On a backend that supports neither, the second commit PUT silently overwrites — the WriteResult returned to the caller will be the *new* attempt's, not the prior commit's, breaking the same-token-retry-returns-same-WriteResult contract. The option does not detect this at construction time; verify support before enabling.

Mutually compatible with WithIdempotencyToken / WithIdempotencyTokenOf. Has no effect on the auto-token (no-token) path: a freshly- generated UUIDv7 is guaranteed to 404 by construction, so the upfront HEAD is already skipped there regardless of this option.

type WriteResult

type WriteResult struct {
	Offset     Offset
	DataPath   string
	RefPath    string
	InsertedAt time.Time
	// RowCount is the number of records persisted in this commit's
	// parquet file. On a fresh write this is len(records) for the
	// partition; on the retry-finds-prior-commit path it is recovered
	// from the token-commit's `rowcount` user-metadata so the value
	// matches the original attempt's parquet exactly. Surfaced so
	// retry-recovery callers — who don't have the original records
	// slice — can still report batch size without GETting the parquet.
	RowCount int64
}

WriteResult contains metadata about a completed write.

InsertedAt is the writer's pre-encode wall-clock at write-start (microsecond precision) by default — or the caller's WithInsertedAt override, when supplied — the same value stamped into the parquet's InsertedAtField column. Surfaced on the result so callers can log / persist it (e.g., into an outbox table) without parsing the data path or issuing a HEAD.

Under WithIdempotencyToken, a same-token retry whose upfront HEAD on `<token>.commit` finds a prior commit returns *that* commit's WriteResult (DataPath, RefPath, InsertedAt all reflect the prior attempt — InsertedAt is recovered from the token-commit's `insertedat` user-metadata, so it agrees with the prior attempt's column value byte-for-byte). Callers comparing two results from the same token across retries will therefore see identical values whenever a prior attempt's token-commit is still in place.

• [Information shown]
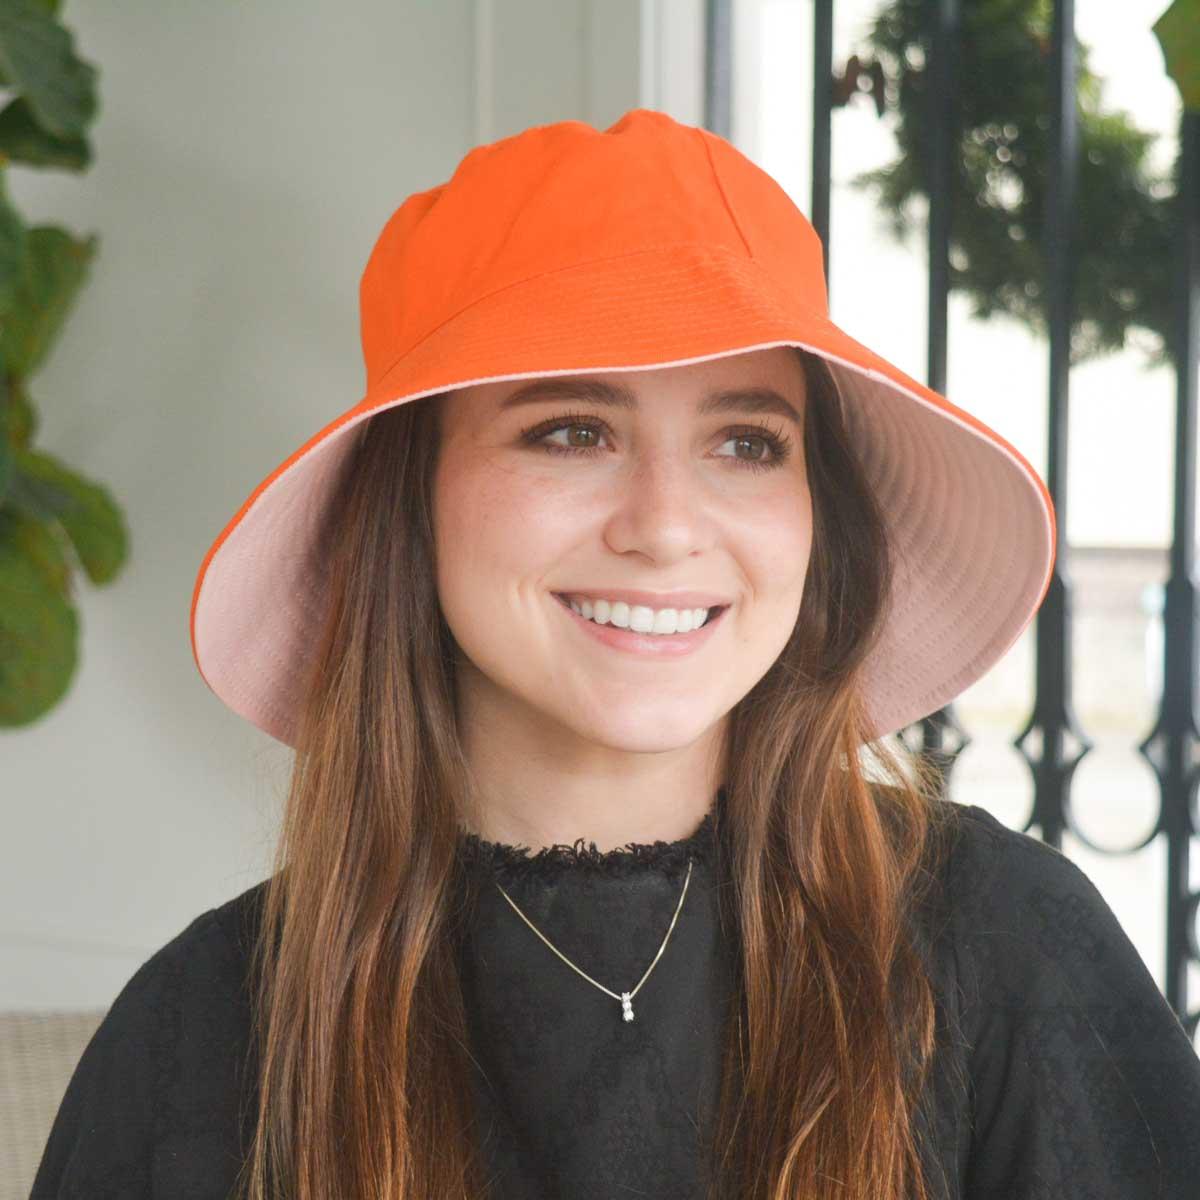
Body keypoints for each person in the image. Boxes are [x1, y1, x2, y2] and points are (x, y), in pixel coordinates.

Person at [29, 108, 1200, 1200]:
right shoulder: (204, 1036)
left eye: (747, 443)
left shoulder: (1001, 948)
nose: (667, 527)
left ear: (818, 517)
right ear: (411, 499)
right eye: (572, 431)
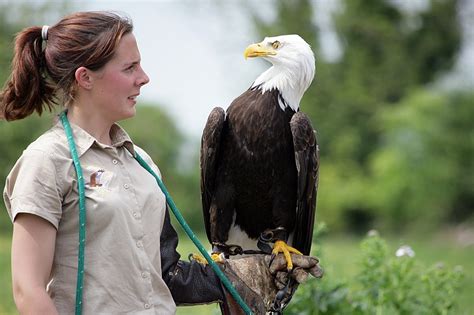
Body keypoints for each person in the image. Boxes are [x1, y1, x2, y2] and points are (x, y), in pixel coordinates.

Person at [0, 11, 226, 314]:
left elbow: (162, 272)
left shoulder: (142, 162)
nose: (144, 77)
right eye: (130, 67)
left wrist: (232, 277)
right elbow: (27, 291)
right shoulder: (46, 161)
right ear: (85, 78)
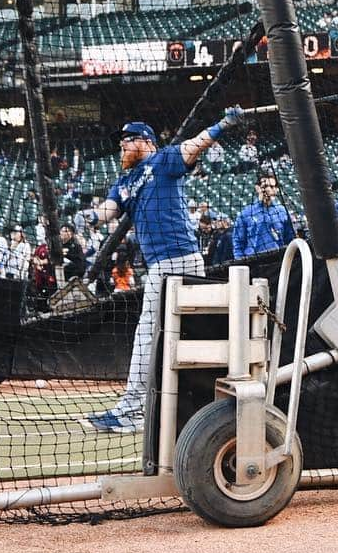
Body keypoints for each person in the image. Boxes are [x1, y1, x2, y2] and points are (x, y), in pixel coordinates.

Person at [85, 109, 241, 433]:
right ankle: (159, 408)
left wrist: (222, 124)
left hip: (181, 259)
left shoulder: (163, 161)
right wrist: (88, 217)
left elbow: (193, 147)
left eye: (125, 142)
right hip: (161, 265)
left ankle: (133, 412)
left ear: (144, 142)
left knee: (161, 335)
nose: (120, 149)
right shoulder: (125, 182)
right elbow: (107, 211)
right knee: (168, 335)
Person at [232, 173, 295, 259]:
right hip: (254, 262)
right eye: (265, 186)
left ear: (276, 189)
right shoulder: (246, 213)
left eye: (272, 187)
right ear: (257, 188)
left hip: (278, 260)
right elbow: (238, 243)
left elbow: (289, 239)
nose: (268, 189)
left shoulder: (282, 211)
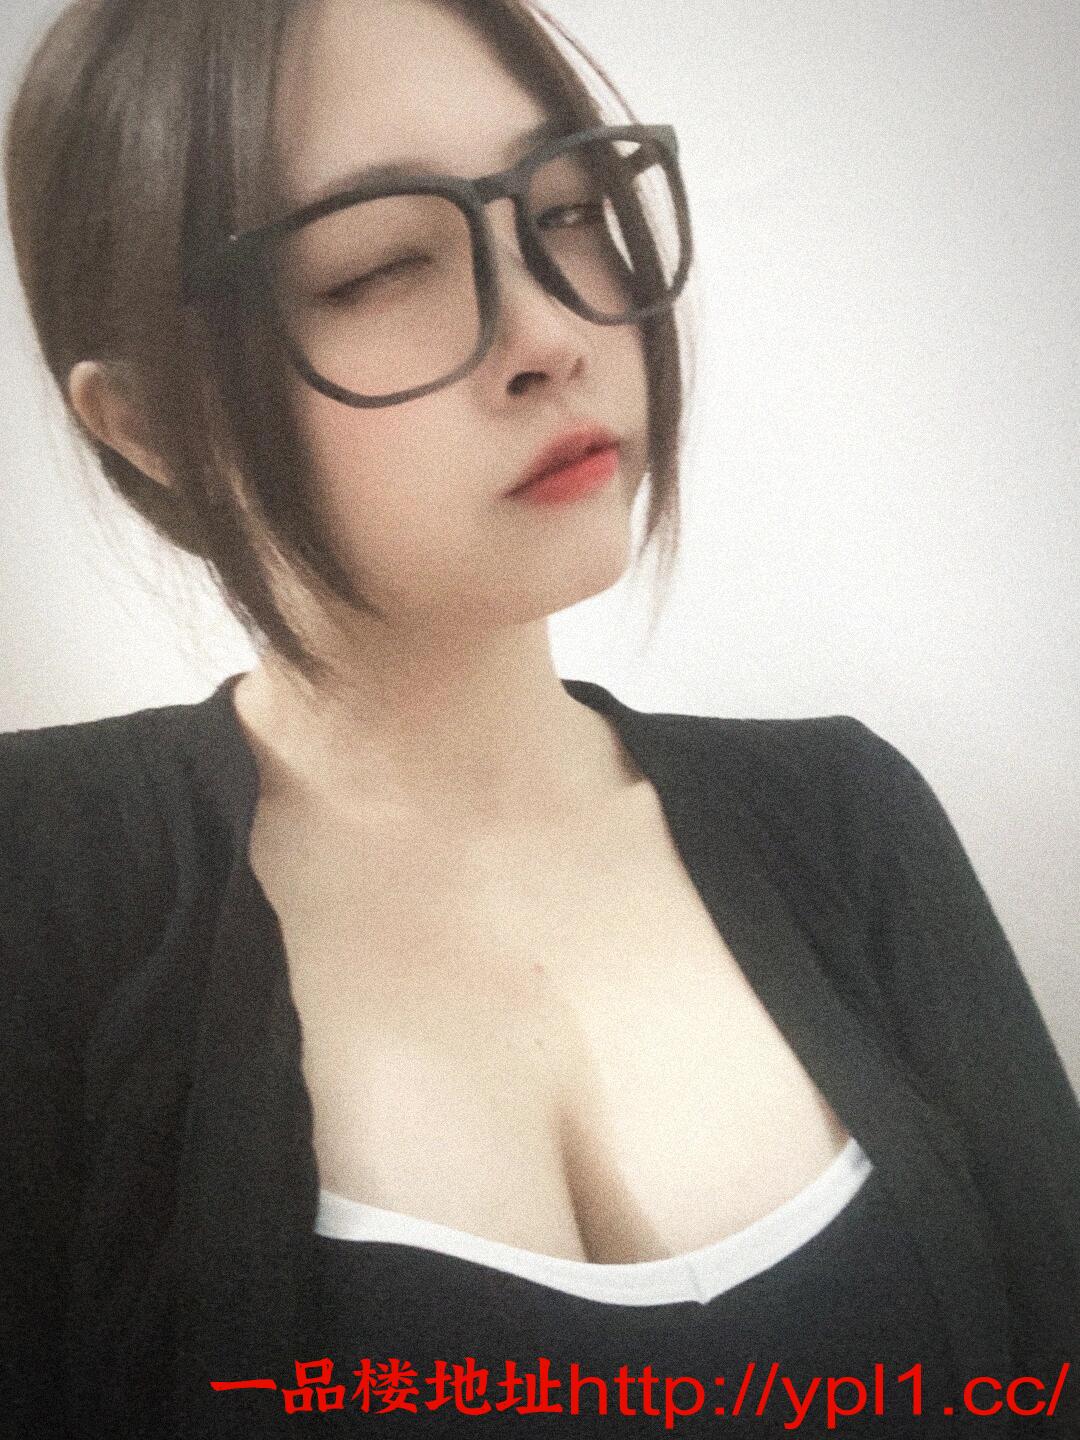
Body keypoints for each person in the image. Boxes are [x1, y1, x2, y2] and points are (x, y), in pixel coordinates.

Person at [2, 1, 1077, 1437]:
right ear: (151, 423)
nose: (557, 333)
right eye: (378, 269)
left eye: (567, 210)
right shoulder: (44, 879)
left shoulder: (847, 818)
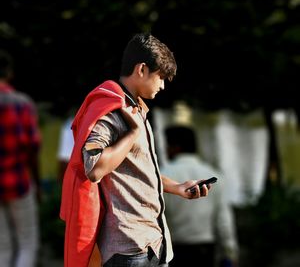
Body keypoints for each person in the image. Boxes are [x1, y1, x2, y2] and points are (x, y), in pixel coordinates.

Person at [60, 33, 212, 267]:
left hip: (153, 243)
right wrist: (131, 134)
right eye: (160, 77)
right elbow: (94, 168)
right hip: (129, 249)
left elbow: (138, 171)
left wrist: (178, 188)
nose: (162, 86)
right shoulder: (111, 109)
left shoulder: (136, 109)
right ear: (142, 69)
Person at [161, 125, 239, 267]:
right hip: (205, 251)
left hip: (174, 250)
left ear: (175, 147)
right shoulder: (213, 174)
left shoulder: (163, 176)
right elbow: (223, 221)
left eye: (167, 145)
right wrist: (229, 252)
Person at [0, 49, 41, 267]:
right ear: (9, 73)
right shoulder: (21, 103)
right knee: (27, 243)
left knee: (2, 248)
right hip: (18, 183)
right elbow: (33, 149)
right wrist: (37, 182)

• [Prompt 1]
Answer these questions from the WriteResult text, one answer per line:
(a) What precision does InsertedAt have by default?
(b) On the retry-finds-prior-commit path, where is RowCount recovered from?
(c) On a backend that supports neither, what does the second commit PUT do?
• [Prompt 2]
Using the WriteResult text, explain in one to three sentences why RowCount is surfaced on the result.
• [Prompt 3]
From the WriteResult text, pull out the passage from "Under WithIdempotencyToken, a" to "still in place.".

• [Exercise answer 1]
(a) Microsecond precision.
(b) From the token-commit's `rowcount` user-metadata.
(c) It silently overwrites.

• [Exercise answer 2]
Callers recovering from a retry don't have the original records slice. RowCount lets them still report the batch size without GETting the parquet file.

• [Exercise answer 3]
Under WithIdempotencyToken, a same-token retry whose upfront HEAD on `<token>.commit` finds a prior commit returns *that* commit's WriteResult (DataPath, RefPath, InsertedAt all reflect the prior attempt — InsertedAt is recovered from the token-commit's `insertedat` user-metadata, so it agrees with the prior attempt's column value byte-for-byte). Callers comparing two results from the same token across retries will therefore see identical values whenever a prior attempt's token-commit is still in place.